Des variations de la pesanteur causées par la transpiration des arbres
Une étude belgo-française a mis en évidence des variations de la pesanteur causées par la transpiration des arbres, constituant une première mondiale quant à la mesure directe de ce phénomène.
Lors de journées d’été ensoleillées, les sols et arbres relâchent par évaporation et transpiration une quantité importante d’eau dans l’atmosphère. Ce processus, appelé « évapotranspiration », proche de zéro la nuit, s’accroît fortement au lever du soleil, atteint un maximum à midi et se réduit au coucher de l’astre du jour. Les mesures de la pesanteur ont permis de mesurer cet effet.
Chaque arbre rejette plusieurs centaines de litres d’eau par jour dans l’atmosphère. C’est cette perte de masse que l’étude a pu mesurer à l’aide d’un gravimètre à supraconductivité, à la station géophysique de Membach, près d’Eupen en Belgique. Les variations de l’accélération de la pesanteur qui ont été estimées sont inférieures au nanomètre par seconde au carré, ou, en d’autres mots, au dixième de milliardième de g (10-10 g ; g = 9.81 m/s²).
En interprétant les variations de pesanteur, les chercheurs ont trouvé qu’en moyenne, la forêt qui surplombe la station de Membach rejette dans l’atmosphère l’équivalent de 1.7 litre d’eau par mètre carré chaque jour ensoleillé de juin.
La quantité d’eau perdue par évapotranspiration de la végétation est un paramètre très difficile à mesurer ; il est pourtant primordial de le connaître pour la gestion des écosystèmes et des ressources en eau.
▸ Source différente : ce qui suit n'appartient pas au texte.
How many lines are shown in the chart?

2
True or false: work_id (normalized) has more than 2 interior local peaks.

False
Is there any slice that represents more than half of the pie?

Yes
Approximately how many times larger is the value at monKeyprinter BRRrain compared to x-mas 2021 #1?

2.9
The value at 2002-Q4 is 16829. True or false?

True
C’est une donnée également indispensable dans la modélisation des climats.
Cette étude est le fruit d’une longue collaboration entre l’Observatoire royal de Belgique et les universités de La Rochelle, de Liège, de Mons, Paris Diderot, l’université Catholique de Louvain, et l’Institut National de l’Information Géographique et Forestière français (IGN).
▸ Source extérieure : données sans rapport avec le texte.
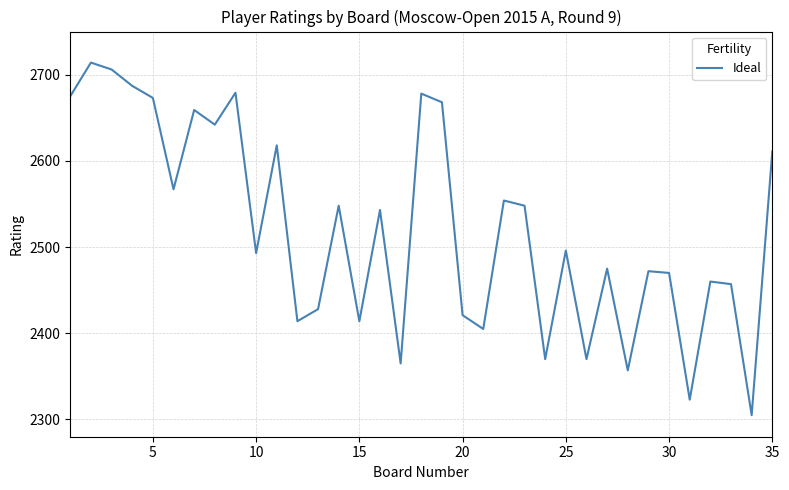

What is the smallest value displayed?

2305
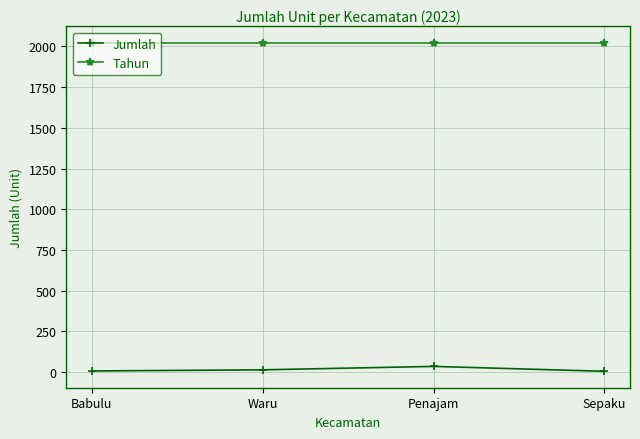

Is it true that Jumlah equals 35 at Penajam?

True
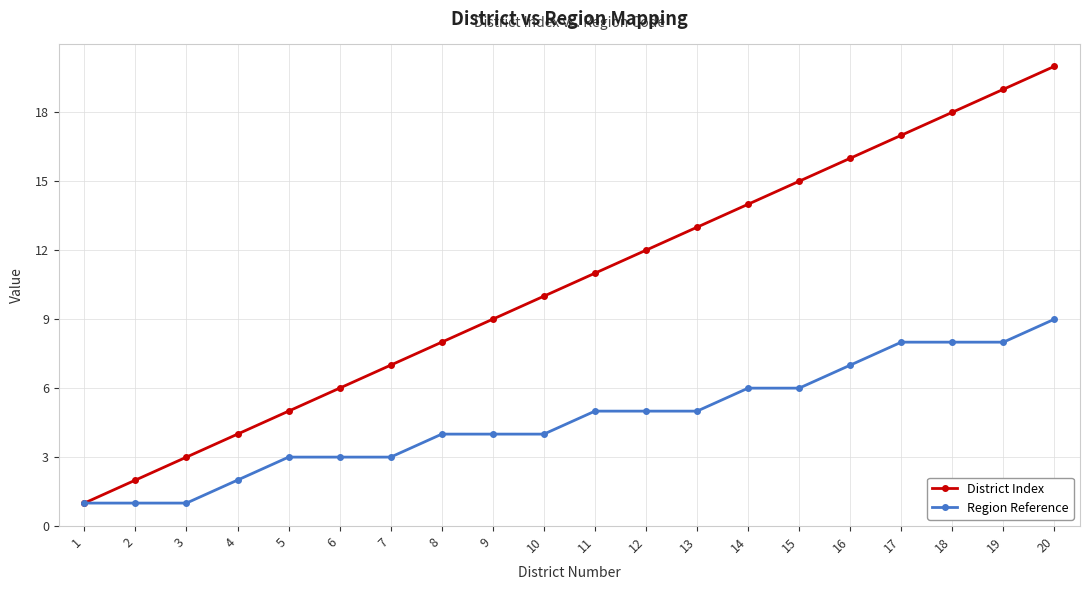

What is the total value across all series at 18?

26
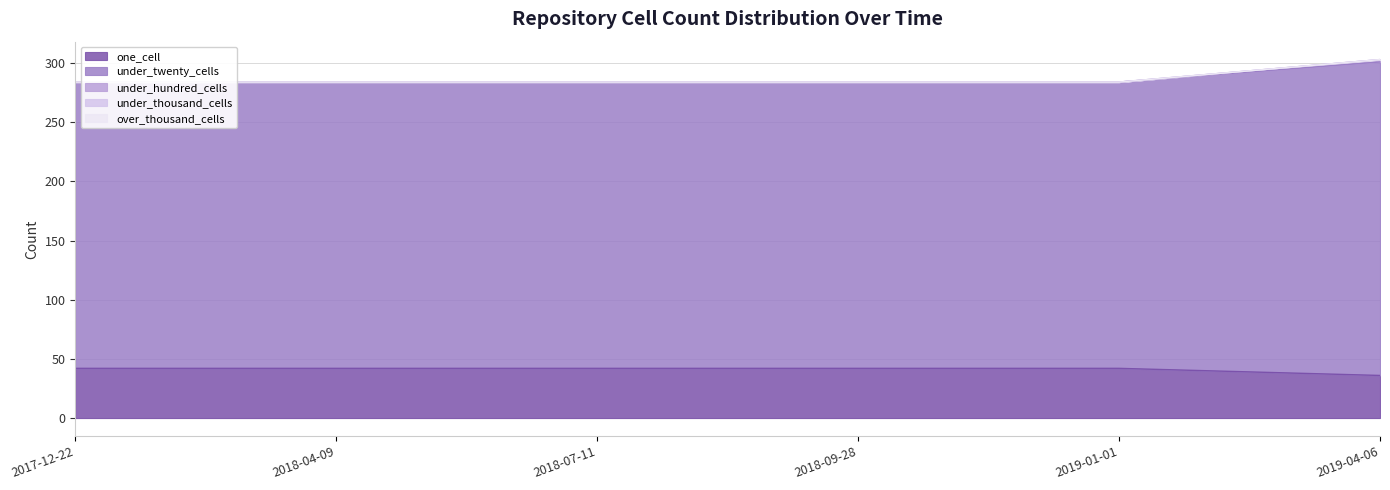

At which category is the sum across all series the highest?

2019-04-06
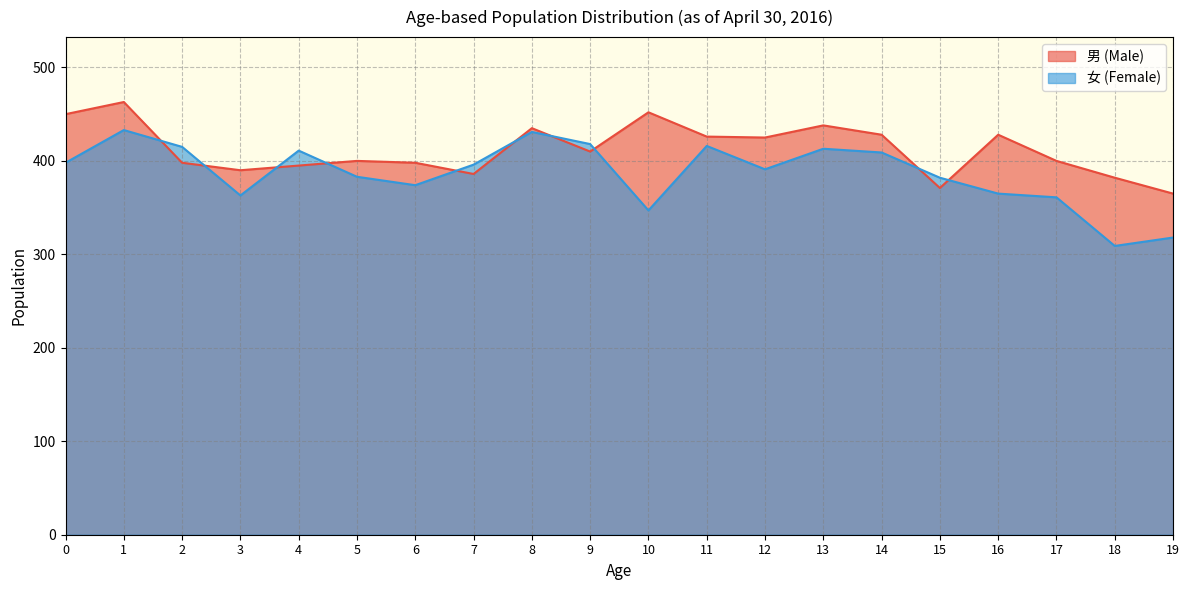

Which series has the largest total across all categories?

男 (Male)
Le travail sera publié dans la revue de haut niveau Geophysical Research Letters
(Direct measurement of evapotranspiration from a forest using a superconducting gravimeter, September 2016, DOI: 10.1002/2016GL070534) par :
1. Michel Van Camp (Sismologie-Gravimétrie, Observatoire Royal de Belgique) ;
2. Olivier de Viron (Littoral, Environnement et Sociétés (LIENSs), U. La Rochelle et CNRS) ;
3. Gwendoline Pajot-Métivier (Institut Géographique National & U. Paris Diderot) ;
4. Fabien Casenave (Institut Géographique National & U. Paris Diderot) ;
5. Arnaud Watlet (Géologie fondamentale et appliquée, U. Mons & Sismologie-Gravimétrie, Observatoire Royal de Belgique) ;
6. Alain Dassargues (Hydrogéologie et Géologie de l’Environnement ArGEnCo, U. Liège) ;
7. Marnik Vanclooster (Earth and Life Institute, Université Catholique de Louvain).
Baisse de pesanteur liée à l’évapotranspiration de la forêt autour de la station de Membach : lors des journées ensoleillées de juin, la pesanteur baisse en moyenne chaque jour de 0.7 nm/s² (ou 7 centièmes de milliardième de g), ce qui est équivalent à une perte de 1,7 litre d’eau par m².
Le gravimètre à supraconductivité, installé à l’extrémité d’une galerie longue de 140 m de long, excavée sous la Forêt ducale (« Hertogenwald »), entre les barrages d’Eupen et de la Gileppe.
Depuis 1995, cet instrument mesure en continu les variations de pesanteur g avec une précision de quelques centièmes de milliardièmes. Dans ce gravimètre, une sphère lévite dans un champ magnétique engendré par les courants permanents circulant à l’intérieur de deux bobinages. L’ensemble, rendu supraconducteur et maintenu à une température de –269 °C (ou 4 K), assure une grande stabilité qui permet de mesurer les variations temporelles de la pesanteur g avec grande précision (photo : Marc Seil).